The long-term contracts with Russia and Iran expire in a few years, and Turkey is eager to boost its negotiating leverage by finding competing supplies, preferably ones it controls. Recently it has explored the Black Sea and claims to have made an enormous discovery, but the size of the field has not been independently verified and some energy analysts doubt it’s as big as Mr. Erdogan claims. He called the Black Sea find the dawn of a “new era,” one that would make Turkey an energy powerhouse and gas exporter. Still, he is obsessed with the Mediterranean.

“Gas is very important for Turkey,” said George Tzogopoulos, a Greek geopolitical author and senior research fellow at the Centre International de Formation Européenne in Nice. “Erdogan wants to use it to bargain with the EU for better EU privileges.”

In addition to securing gas for Turkey, Mr. Erdogan apparently wants his country to play a key role with Greece, Cyprus and Israel in supplying gas to the EU, whose major supplier is Russia, accounting for some 40 per cent of demand. The EU wants to diversify its supplies, but the Nord Stream 2 pipeline, which is near completion and would take gas from Russia through the Baltic Sea to Germany, would actually intensify the EU’s reliance on Russian energy.

Nord Stream is not as popular as it once was. U.S. President Donald Trump has condemned the project, and several senior Republicans, including Senator Ted Cruz, have called for sanctions against the German port that is helping to build the pipeline. The Novichok poisoning in August of Russian opposition leader Alexey Navalny has heightened calls outside and inside Germany to kill Nord Stream.

“The openly attempted murder through the Kremlin’s Mafia-like structures should not just worry us but needs to have real consequences,” said Katrin Göring-Eckardt, co-chair of the Green Party in the German parliament. “Nord Stream 2 is no longer something we can jointly pursue with Russia.”

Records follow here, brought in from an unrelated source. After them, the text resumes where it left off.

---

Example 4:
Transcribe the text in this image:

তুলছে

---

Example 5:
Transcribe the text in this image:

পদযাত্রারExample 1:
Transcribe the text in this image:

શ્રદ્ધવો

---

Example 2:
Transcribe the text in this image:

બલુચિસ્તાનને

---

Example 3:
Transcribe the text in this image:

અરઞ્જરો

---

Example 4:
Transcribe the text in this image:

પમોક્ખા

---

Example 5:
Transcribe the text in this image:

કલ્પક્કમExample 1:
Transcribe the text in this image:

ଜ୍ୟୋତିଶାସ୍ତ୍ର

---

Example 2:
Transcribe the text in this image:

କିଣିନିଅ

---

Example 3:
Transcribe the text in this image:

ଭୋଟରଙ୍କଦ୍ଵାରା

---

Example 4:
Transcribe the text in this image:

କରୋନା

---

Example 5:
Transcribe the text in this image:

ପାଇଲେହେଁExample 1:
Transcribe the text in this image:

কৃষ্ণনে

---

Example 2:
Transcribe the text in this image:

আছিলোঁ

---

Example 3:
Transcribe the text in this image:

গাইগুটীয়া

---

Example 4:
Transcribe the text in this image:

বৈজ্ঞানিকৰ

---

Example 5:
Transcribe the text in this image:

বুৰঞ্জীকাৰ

Nord Stream’s death, should it happen, would deliver a boost to the proposed EastMed pipeline, which would take gas from the Eastern Mediterranean to Italy via Cyprus, Crete and mainland Greece. EastMed has been approved in principle by Greece, Cyprus and Israel, but there is no indication that construction will start soon. The financing is not lined up, and the technical obstacles are formidable.

Turkey opposes the pipeline because it was not invited into the project – it is not a member of the EastMed Gas Forum, which has been called the OPEC of Eastern Mediterranean gas – and because its route would take it through disputed Cypriot waters, as well as the area off Crete that Turkey and the Tripoli government agreed was theirs. Turkey extracted the deal with Tripoli in exchange for defending the city from General Khalifa Haftar, the Eastern Libyan warlord, supported by France, who has been trying to conquer all of Libya.

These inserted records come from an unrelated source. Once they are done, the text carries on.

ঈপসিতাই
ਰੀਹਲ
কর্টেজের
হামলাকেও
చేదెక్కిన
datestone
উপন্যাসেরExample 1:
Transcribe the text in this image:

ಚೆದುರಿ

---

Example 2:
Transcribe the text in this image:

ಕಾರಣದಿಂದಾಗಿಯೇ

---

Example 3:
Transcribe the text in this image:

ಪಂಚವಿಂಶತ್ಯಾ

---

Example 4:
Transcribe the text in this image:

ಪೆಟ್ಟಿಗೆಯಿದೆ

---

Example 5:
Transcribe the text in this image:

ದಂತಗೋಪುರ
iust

Turkey is isolated. Greece, Cyprus, Israel, Egypt and France are united against Turkish attempts to send its exploration ships into Cypriot waters. But Turkey has a formidable navy, one that could inflict a lot of damage on the Greek navy’s aging ships, and Mr. Erdogan could threaten to send hundreds of thousands of the 3.9-million refugees in his country into Greece and beyond unless Turkey gets a seat at the gas table. He also knows that Mr. Trump has little interest in brokering a Turkish-Greek-Cypriot gas agreement with the U.S. election approaching.

Analysts agree that a battle could erupt between Greece and Turkey if Turkey were to send exploration and navy ships to the waters around Crete. So far, Mr. Erdogan has given no hint that he would do so, but he could force a resolution that would give his country exploration and drilling rights in some of the disputed areas.

“You can’t always predict what Erdogan will do,” said Mr. Lindenstrauss of Israel’s Institute for National Security Studies. “And the current environment will not allow a grand diplomatic bargain.”